• [YOUR INSTRUCTIONS]
When the string "Handling" is part of a line in the data below, report the whole line.

Start of RECORDED DATA

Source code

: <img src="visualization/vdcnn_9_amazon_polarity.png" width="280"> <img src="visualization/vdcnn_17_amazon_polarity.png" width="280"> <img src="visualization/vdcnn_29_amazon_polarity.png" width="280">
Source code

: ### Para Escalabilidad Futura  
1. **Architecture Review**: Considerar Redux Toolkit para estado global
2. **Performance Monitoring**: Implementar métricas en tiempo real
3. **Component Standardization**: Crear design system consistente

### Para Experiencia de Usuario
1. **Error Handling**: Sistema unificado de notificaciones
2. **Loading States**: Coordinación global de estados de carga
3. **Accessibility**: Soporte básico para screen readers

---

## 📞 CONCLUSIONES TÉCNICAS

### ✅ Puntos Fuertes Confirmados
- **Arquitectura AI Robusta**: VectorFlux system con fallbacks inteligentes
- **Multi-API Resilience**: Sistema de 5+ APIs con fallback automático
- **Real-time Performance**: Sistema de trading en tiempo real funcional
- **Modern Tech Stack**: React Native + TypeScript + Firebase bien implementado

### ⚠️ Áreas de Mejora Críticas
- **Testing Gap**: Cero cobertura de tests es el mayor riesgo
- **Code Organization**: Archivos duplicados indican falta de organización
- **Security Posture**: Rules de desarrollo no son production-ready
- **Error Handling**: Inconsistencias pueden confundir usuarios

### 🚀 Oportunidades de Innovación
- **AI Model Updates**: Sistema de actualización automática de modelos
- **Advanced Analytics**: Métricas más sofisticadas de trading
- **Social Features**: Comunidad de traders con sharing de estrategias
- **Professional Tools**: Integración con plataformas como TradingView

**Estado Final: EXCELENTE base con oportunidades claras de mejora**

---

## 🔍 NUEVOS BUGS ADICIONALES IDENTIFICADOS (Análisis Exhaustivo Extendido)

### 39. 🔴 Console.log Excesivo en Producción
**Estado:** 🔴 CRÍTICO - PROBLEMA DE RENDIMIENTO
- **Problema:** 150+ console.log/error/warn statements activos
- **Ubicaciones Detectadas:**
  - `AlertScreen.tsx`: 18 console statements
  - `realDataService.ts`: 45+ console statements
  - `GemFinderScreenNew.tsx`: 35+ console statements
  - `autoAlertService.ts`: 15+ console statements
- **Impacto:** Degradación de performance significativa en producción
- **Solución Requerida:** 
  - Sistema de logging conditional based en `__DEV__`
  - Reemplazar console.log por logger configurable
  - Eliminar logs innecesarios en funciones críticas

End of RECORDED DATA

• [WRITTEN ANSWER]
1. **Error Handling**: Sistema unificado de notificaciones
- **Error Handling**: Inconsistencias pueden confundir usuarios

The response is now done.